Training set: 16000 samples, Test set: 4000 samples

Fitting model with solver: newton-cg
  Training accuracy: 0.7481
  Holdout accuracy: 0.7355
  Fitting time: 0.1162 seconds
  Confusion matrix (holdout set):
[[2139  423]
 [ 635  803]]

Fitting model with solver: lbfgs
  Training accuracy: 0.7479
  Holdout accuracy: 0.7355
  Fitting time: 0.3245 seconds
  Confusion matrix (holdout set):
[[2139  423]
 [ 635  803]]

Fitting model with solver: liblinear
  Training accuracy: 0.7479
  Holdout accuracy: 0.7362
  Fitting time: 0.0569 seconds
  Confusion matrix (holdout set):
[[2140  422]
 [ 633  805]]

Fitting model with solver: sag
  Training accuracy: 0.7479
  Holdout accuracy: 0.7358
  Fitting time: 2.6909 seconds
  Confusion matrix (holdout set):
[[2140  422]
 [ 635  803]]

Fitting model with solver: saga
  Training accuracy: 0.7480
  Holdout accuracy: 0.7360
  Fitting time: 4.8133 seconds
  Confusion matrix (holdout set):
[[2140  422]
 [ 634  804]]

Solver Performance Comparison:
   Sol

4) The liblinear solver proved to be the most effective solver according to the research results. The evaluation of solver performance considers three metrics including holdout accuracy (generalization performance) and training accuracy and execution time. The evaluation metric of holdout accuracy holds the most importance because it demonstrates how well the model can predict new data points.

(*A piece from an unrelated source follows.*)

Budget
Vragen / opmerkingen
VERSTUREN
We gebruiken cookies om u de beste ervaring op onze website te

The liblinear solver produced the optimal holdout accuracy of 0.7362 which outperformed all other solvers including newton-cg, lbfgs, sag, and saga. The best holdout accuracy demonstrates that this solver produces the most effective predictions for unseen data points which represents the fundamental requirement for a well-performing model.

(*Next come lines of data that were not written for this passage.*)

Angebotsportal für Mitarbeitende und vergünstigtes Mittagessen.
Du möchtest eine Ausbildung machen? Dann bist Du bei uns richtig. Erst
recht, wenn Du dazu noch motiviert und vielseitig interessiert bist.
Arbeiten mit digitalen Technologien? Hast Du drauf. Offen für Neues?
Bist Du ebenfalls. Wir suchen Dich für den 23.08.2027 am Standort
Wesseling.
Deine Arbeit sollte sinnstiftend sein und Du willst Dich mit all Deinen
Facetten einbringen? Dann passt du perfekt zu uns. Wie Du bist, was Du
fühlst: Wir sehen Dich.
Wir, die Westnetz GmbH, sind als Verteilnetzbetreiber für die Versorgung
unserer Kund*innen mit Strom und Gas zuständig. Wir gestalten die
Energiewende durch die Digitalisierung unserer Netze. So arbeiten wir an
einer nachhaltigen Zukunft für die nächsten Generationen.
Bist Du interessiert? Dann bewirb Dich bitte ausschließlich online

The liblinear solver delivered both top holdout accuracy and fast execution time during the fitting process which required 0.0569 seconds. The execution time of 0.0569 seconds for liblinear stands as significantly faster than the execution times of 2.6909 seconds for sag and 4.8133 seconds for saga. The fitting process for newton-cg and lbfgs took longer than liblinear even though these solvers showed better execution times than the rest.

All solvers demonstrated equivalent performance in terms of training accuracy since their accuracy levels remained almost identical. The training data fit well for each solver according to the results. The most important metric for selecting the best model is holdout accuracy because training accuracy optimization can lead to overfitting.

The logistic regression problem benefits most from the solver liblinear when considering all performance metrics. The solver achieves the best holdout accuracy while maintaining competitive training accuracy and speedier execution than most alternative solvers. The solver demonstrates optimal performance because it achieves both high processing speed and accurate results for this particular dataset.